> _Selected text_:
##############################
Some constant strings are useful for understanding the XML content:

namespace vocab {

// attribute values
static const char * monday = "Monday";
static const char * tuesday = "Tuesday";
static const char * wednesday = "Wednesday";
static const char * thursday = "Thursday";
static const char * friday = "Friday";
static const char * saturday = "Saturday";
static const char * sunday = "Sunday";

static const char * math = "math";
static const char * science = "science";
static const char * english = "english";

// attributes:
static const char * day = "day";
static const char * hour = "hour";
static const char * name = "name";
static const char * subject = "subject";

// nodes:
static const char * school="school";
static const char * clazz="class";
static const char * teacher="teacher";
static const char * student="student";

} // namespace vocab



Filling the AttributeMap using the Expat provided array of attribute/values is fairly simple (and validation of the values happens when they are from a finite set):

void
fillAttributeMap(AttributeMap & map, const char ** attr)
##############################
> _Study questions_:
[1] In the XML vocabulary text, shorten the paragraph that starts "Filling the AttributeMap" while keeping its main facts.
[2] Copy a passage from the XML vocabulary text word for word, beginning at the words "Filling the AttributeMap" and stopping after "char ** attr)".
The data has nothing to do with this work.

> _Data listing_:
##############################
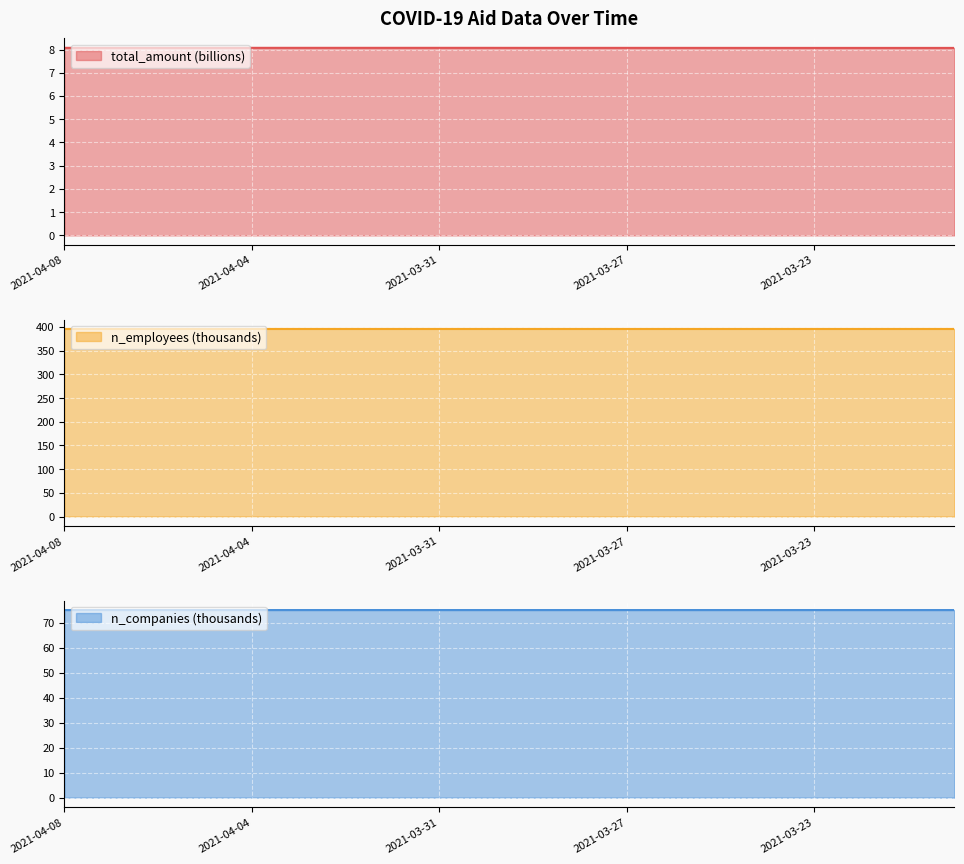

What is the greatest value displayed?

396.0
##############################
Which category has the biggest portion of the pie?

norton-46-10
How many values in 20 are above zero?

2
##############################
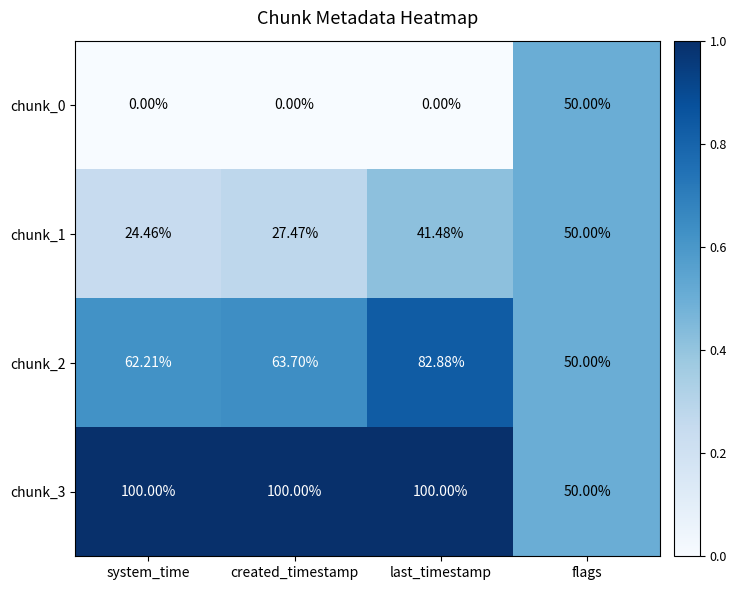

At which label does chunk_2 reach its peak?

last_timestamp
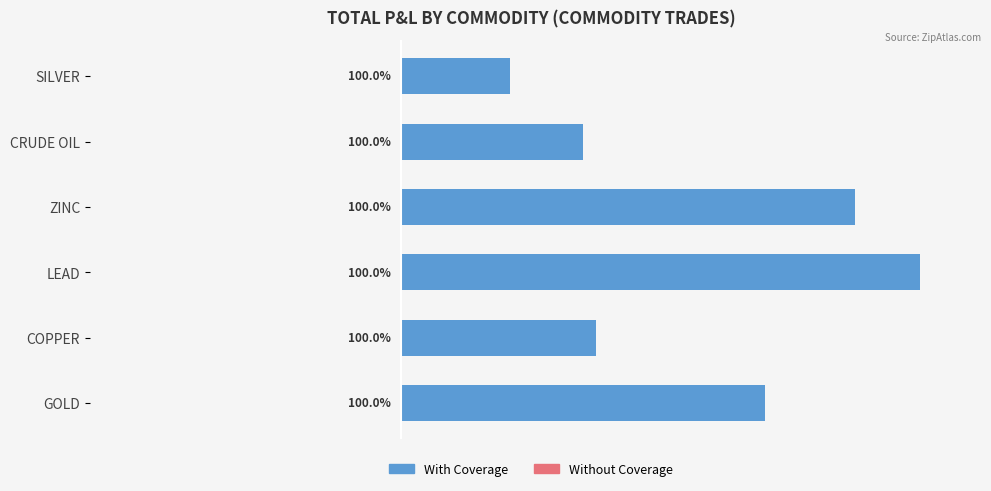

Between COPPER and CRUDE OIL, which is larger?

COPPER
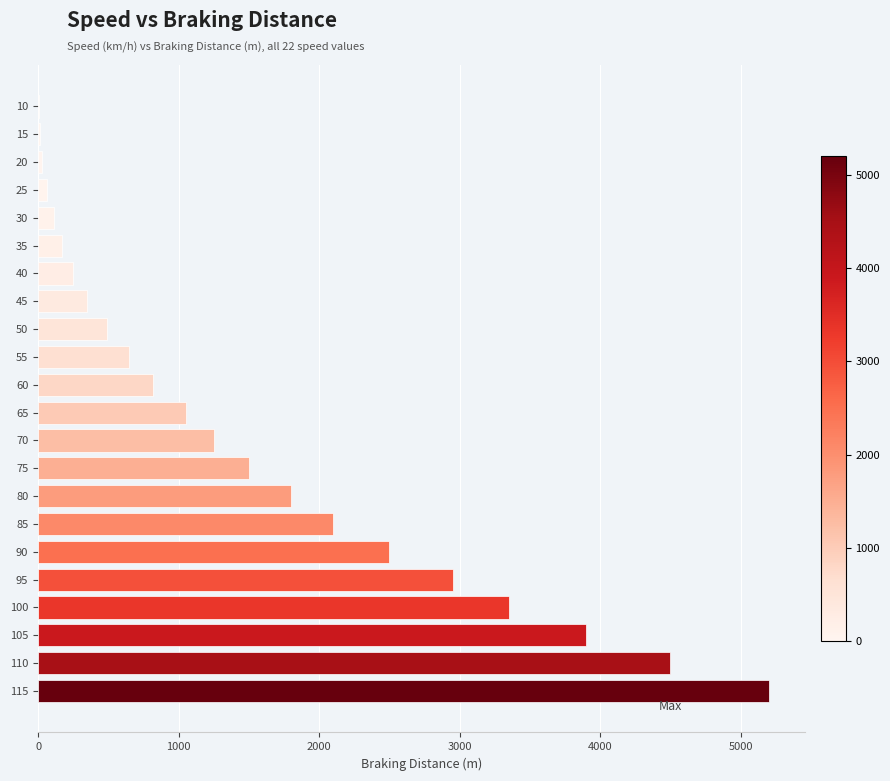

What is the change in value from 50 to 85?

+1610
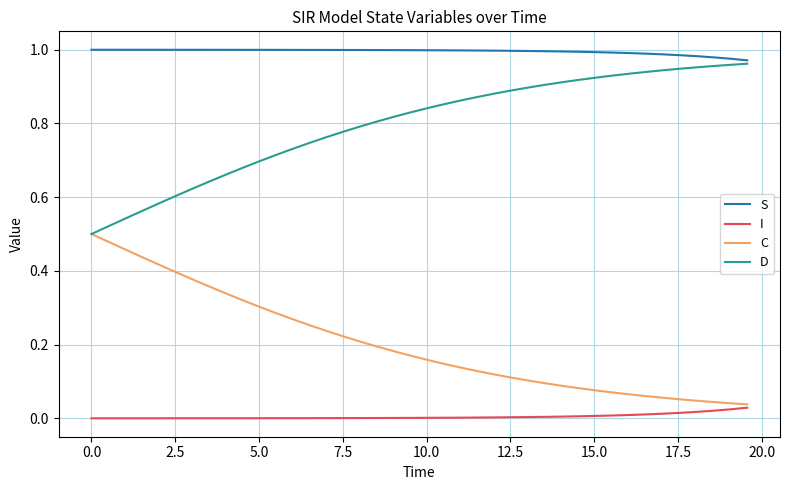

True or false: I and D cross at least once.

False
##############################
> _Answers per task_:
[1] The AttributeMap is easily filled from Expat's array of attributes and values, and values from a finite set get validated along the way.

[2]
Filling the AttributeMap using the Expat provided array of attribute/values is fairly simple (and validation of the values happens when they are from a finite set):

void
fillAttributeMap(AttributeMap & map, const char ** attr)